In those post Second World War days when countless new discoveries were being made and used successfully, it was estimated that a doubling of medical knowledge happened every 50 years. Since then it has exploded. In 1980 information doubled every seven years; in 2010 every three and a half years and in 2020 it is expected to be 0.2 years — just 73 days! The science and formal medical knowledge gives us the skills to make a difference in people’s’ illnesses and suffering.
But we all know that medicine is so much more than just the science behind the illness. It’s about people. You will have many memorable experiences from the patients you treat.
How times have changed since 1944. Despite our four female students sitting in the front row, one professor would stubbornly insist on greeting the class with “Good morning Gentlemen”. We look forward to celebrating the future careers of more than 50 per cent of medical school students today who are women.
Our class had 22 Jews. All were confronted with the University of Toronto hospital’s infamous “Jewish File”. As a result, 13 of our 19 classmates who received post graduate training went to the United States.
Correspondingly, I began my residency in pediatrics at the University of Chicago, and completed it as senior resident at the new Children’s Hospital in Honolulu, Hawaii. It was Ben Sadowsky, a leader of the Toronto Jewish community, who helped change this discrimination. He was the father-in-law of our classmate Leonard Davies. Ben was an aide to Vincent Massey during the First World War. They were stationed at Niagara on the Lake where Massey was head of the wartime prices and trade board. He later became Canada’s Governor General.They became good friends. Ben approached Vincent Massey when he was chancellor of the University of Toronto just after the Second World War.
Ben explained that there were no Jews on the staff of the University of Toronto hospitals. They refused to take Jewish interns except for two at the Toronto General. It limited to zero the number accepted for post graduate training. Faculty membership was held at zero.
Massey said he was unaware of this discrimination, that it would be stopped ... and he did. Let gender, colour, race and religion be of no consequence in selecting and promoting our medical students!

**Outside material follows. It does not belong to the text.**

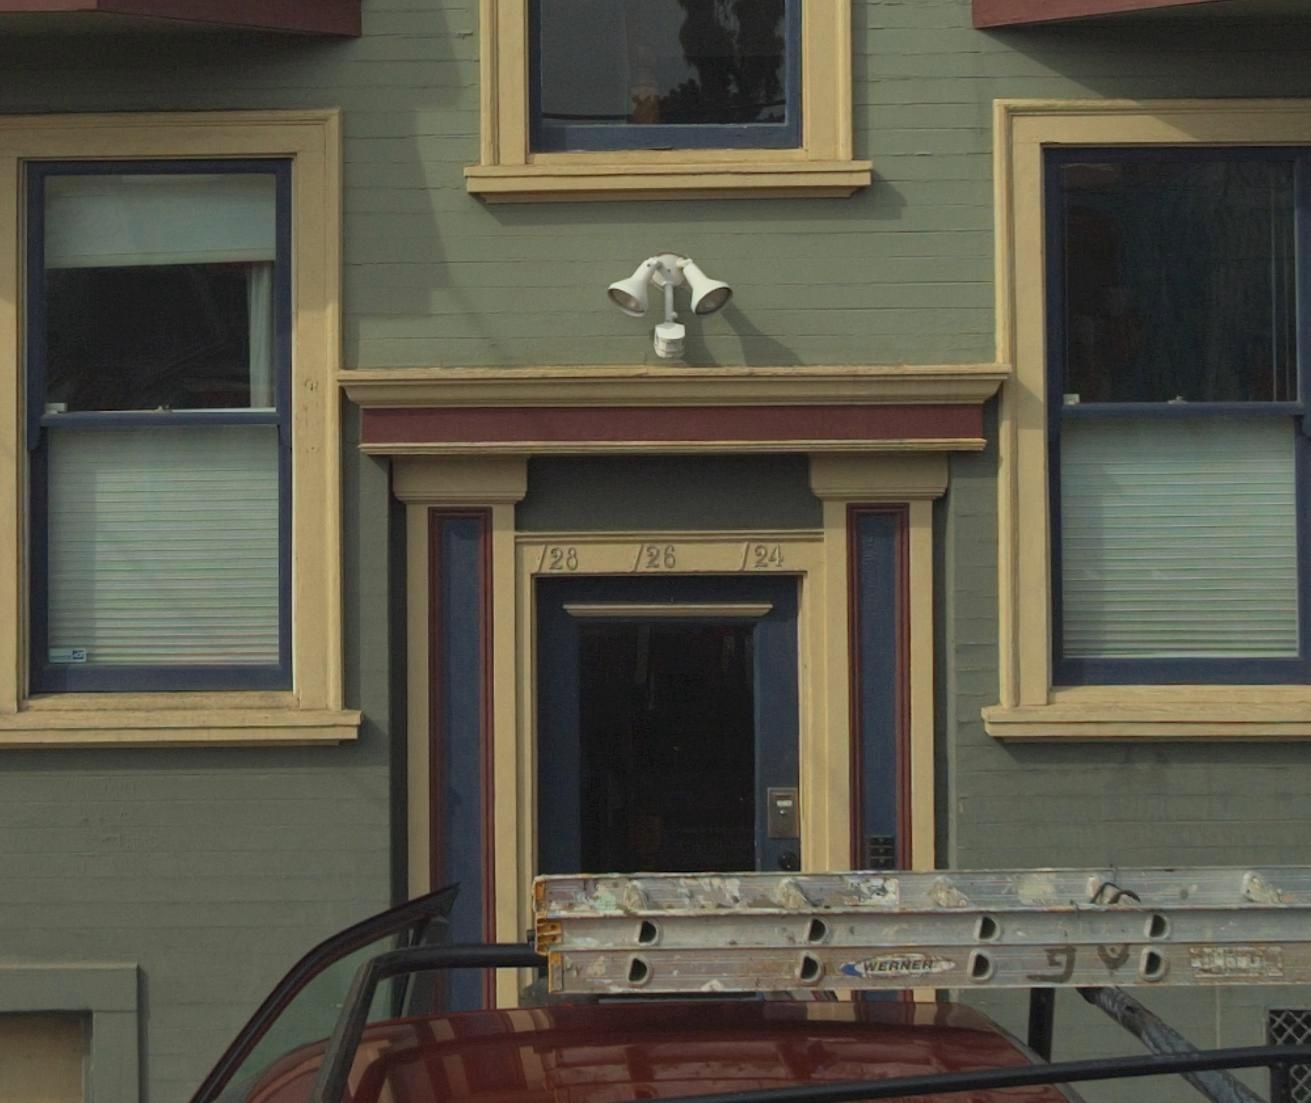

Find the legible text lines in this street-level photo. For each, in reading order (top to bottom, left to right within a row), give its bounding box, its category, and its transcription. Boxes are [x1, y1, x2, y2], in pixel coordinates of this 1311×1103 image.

[536, 542, 580, 575] StreetNumber: 128
[628, 542, 678, 572] StreetNumber: 126
[737, 540, 785, 572] StreetNumber: 124
[861, 959, 935, 973] None: WERNER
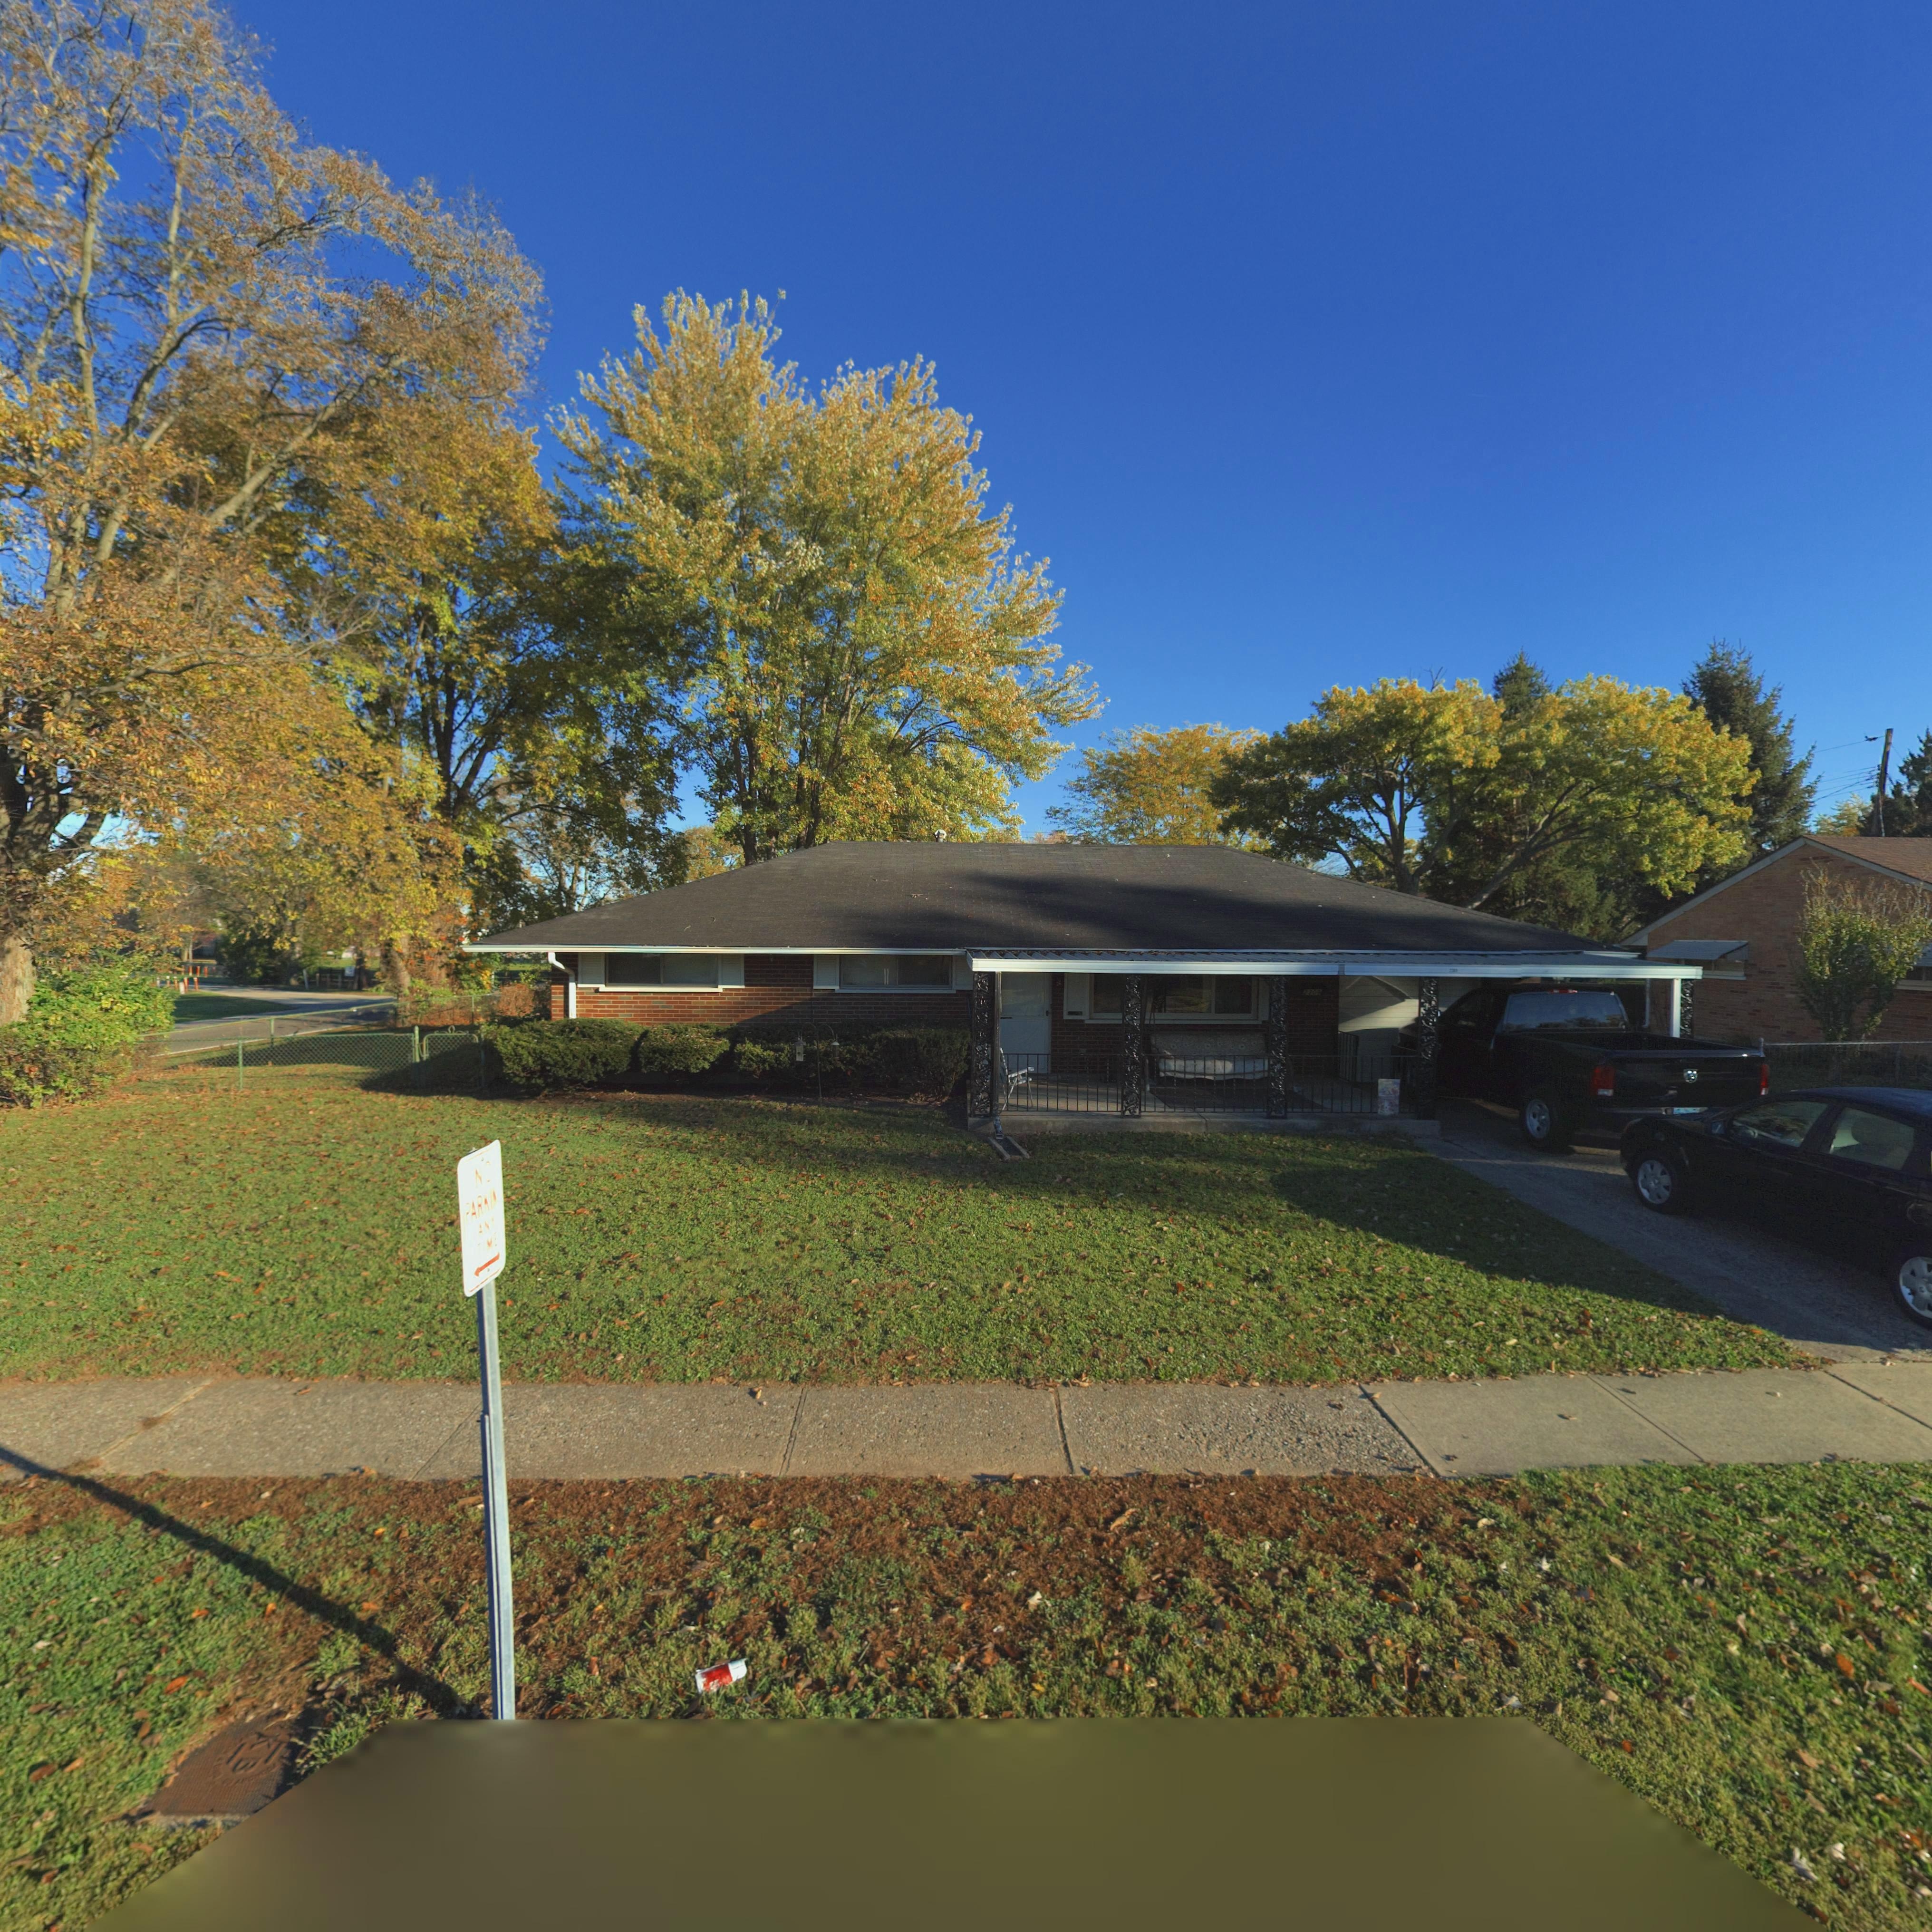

I started my community pediatric practice in Hamilton in 1949. I loved it so much that I only retired two years ago at 91. The last 15 years of practice were spent working at a clinic two to three mornings a week, mainly with immigrant and refugee children.
Remember I mentioned valuable patient interactions earlier? In my heyday, I would make up to 15 house calls daily. On one house call I saw one of the daughters of a professor at McMaster University. I decided to visit her the next day as she had a high fever. As I rang the doorbell and kept knocking at the door there was no response. On trying the door knob, it opened the door. There were four unconscious people in the home - carbon monoxide poisoning was the cause. I opened the doors and windows and called 911. The ambulances arrived shortly thereafter. All were taken to hospital and all survived. You can’t say house calls were not important!
Hippocrates once said: “It is more important to know what sort of person has a disease than to know what sort of disease a person has.” It underscores the importance of humanity to medicine—and this has never changed over the past 2000 years.
In closing, I want to thank my wife Ruth for her companionship, love and support. We are celebrating our 65th wedding anniversary in September of 2014.